For the first time in more than three years, a health clinic has reopened in a small Sonoran town still recovering from the impacts of a 2014 toxic spill, considered Mexico’s worst mining disaster.
The arrival of a doctor and the reopening of Bacanuchi’s long-abandoned health clinic this week is a huge victory for women who have been fighting for years to receive medical attention for their families, said Gloria Simpson, who lives in Bacanuchi and is among a group of women who won a court battle this May, affirming the right to local medical care for their children and the community.
"We feel excited to have achieved this," she said. "And to have a doctor in the community is something — apart from being indispensable — it's a victory for us."

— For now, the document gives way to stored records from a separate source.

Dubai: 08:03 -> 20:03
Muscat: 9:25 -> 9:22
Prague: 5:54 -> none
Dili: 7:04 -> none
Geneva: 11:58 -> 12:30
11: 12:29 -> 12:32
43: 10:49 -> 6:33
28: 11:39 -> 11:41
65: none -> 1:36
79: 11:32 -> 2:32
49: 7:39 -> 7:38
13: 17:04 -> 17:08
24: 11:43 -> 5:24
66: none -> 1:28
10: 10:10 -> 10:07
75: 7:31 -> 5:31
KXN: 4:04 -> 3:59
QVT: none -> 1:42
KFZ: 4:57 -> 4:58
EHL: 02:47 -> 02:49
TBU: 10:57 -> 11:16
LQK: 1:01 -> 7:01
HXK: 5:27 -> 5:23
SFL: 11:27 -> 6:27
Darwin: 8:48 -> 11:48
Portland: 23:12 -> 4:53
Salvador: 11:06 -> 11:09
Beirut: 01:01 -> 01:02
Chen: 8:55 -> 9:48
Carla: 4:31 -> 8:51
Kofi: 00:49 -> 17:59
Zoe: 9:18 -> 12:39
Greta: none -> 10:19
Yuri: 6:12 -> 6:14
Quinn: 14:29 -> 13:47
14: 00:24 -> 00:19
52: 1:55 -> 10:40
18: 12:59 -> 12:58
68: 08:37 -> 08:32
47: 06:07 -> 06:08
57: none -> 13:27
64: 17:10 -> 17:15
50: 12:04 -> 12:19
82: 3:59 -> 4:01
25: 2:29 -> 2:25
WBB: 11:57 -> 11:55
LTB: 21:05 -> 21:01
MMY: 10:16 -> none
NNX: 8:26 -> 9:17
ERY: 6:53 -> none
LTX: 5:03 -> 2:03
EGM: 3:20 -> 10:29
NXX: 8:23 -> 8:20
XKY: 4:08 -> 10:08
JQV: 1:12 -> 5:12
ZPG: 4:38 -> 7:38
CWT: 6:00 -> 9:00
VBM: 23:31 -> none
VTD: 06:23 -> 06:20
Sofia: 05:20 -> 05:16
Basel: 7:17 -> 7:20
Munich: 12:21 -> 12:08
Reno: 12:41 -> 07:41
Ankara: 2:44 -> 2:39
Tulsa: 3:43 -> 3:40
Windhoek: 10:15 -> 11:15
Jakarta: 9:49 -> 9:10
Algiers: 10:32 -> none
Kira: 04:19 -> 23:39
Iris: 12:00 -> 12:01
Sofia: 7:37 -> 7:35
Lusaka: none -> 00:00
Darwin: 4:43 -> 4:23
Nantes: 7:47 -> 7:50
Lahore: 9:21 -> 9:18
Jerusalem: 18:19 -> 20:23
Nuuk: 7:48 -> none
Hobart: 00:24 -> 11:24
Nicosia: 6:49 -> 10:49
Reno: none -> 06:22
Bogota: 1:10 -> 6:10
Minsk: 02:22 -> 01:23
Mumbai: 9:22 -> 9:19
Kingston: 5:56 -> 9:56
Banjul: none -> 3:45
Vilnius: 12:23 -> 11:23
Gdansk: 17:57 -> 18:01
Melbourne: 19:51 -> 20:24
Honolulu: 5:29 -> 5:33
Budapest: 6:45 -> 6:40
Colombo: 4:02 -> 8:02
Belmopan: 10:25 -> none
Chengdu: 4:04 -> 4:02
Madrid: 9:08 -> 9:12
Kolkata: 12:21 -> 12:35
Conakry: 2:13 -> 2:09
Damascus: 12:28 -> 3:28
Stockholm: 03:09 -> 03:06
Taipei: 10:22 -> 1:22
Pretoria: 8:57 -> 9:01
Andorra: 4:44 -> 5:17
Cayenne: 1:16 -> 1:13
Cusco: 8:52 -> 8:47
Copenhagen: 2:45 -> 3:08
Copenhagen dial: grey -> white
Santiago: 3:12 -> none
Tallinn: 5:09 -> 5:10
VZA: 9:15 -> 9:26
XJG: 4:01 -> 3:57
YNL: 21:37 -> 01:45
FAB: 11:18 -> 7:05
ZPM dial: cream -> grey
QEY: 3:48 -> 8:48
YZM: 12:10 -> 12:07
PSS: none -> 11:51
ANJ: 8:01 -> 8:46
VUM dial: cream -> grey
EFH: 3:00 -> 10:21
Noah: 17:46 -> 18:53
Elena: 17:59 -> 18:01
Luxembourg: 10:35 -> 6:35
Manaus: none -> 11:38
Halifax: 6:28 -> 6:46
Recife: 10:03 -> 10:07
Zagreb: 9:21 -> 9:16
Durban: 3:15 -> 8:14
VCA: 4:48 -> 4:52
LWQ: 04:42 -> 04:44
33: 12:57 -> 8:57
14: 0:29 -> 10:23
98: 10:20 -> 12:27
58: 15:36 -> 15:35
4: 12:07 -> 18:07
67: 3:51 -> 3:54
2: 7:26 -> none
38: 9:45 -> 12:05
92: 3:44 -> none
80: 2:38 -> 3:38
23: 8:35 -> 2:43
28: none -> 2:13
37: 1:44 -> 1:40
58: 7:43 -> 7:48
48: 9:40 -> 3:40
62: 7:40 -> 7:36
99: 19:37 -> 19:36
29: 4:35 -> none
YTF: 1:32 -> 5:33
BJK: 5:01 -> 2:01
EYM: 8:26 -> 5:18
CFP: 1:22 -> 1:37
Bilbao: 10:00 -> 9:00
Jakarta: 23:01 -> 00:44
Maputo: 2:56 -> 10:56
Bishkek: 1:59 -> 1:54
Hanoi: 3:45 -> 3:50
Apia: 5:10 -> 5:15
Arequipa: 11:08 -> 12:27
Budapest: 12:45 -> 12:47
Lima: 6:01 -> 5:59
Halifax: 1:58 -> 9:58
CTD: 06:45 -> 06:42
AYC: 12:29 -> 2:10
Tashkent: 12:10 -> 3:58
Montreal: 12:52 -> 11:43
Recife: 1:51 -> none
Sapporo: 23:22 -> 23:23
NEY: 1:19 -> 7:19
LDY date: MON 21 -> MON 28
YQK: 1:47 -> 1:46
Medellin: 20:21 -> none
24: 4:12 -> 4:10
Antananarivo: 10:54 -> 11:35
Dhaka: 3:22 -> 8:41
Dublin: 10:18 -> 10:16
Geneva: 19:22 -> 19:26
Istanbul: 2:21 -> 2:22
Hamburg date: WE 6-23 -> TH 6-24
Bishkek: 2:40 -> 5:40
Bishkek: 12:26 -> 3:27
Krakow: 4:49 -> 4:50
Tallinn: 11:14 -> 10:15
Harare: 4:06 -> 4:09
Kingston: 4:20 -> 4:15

Simpson said reopening the health clinic is especially important now as the coronavirus continues to spread in Sonora. But she emphasized that Bacanuchi and other communities in the Rio Sonora, or Sonora River, valley are still fighting for remediation for environmental, health and economic damage left by the 2014 Buenavista mining spill.
On Aug. 6, 2014, Mexico’s largest mining company, Grupo México, spilled nearly 11 million gallons copper sulfate acid solution carrying heavy metals from the Buenavista copper mine into the Bacanuchi and Sonora rivers. An estimated 25,000 people living in seven communities along downstream of the mine in the Rio Sonora valley were impacted by the spill.
Nearly six years later, many say they are still waiting to see the government hold Grupo México accountable to fix the damage caused by the spill and prevent future disasters.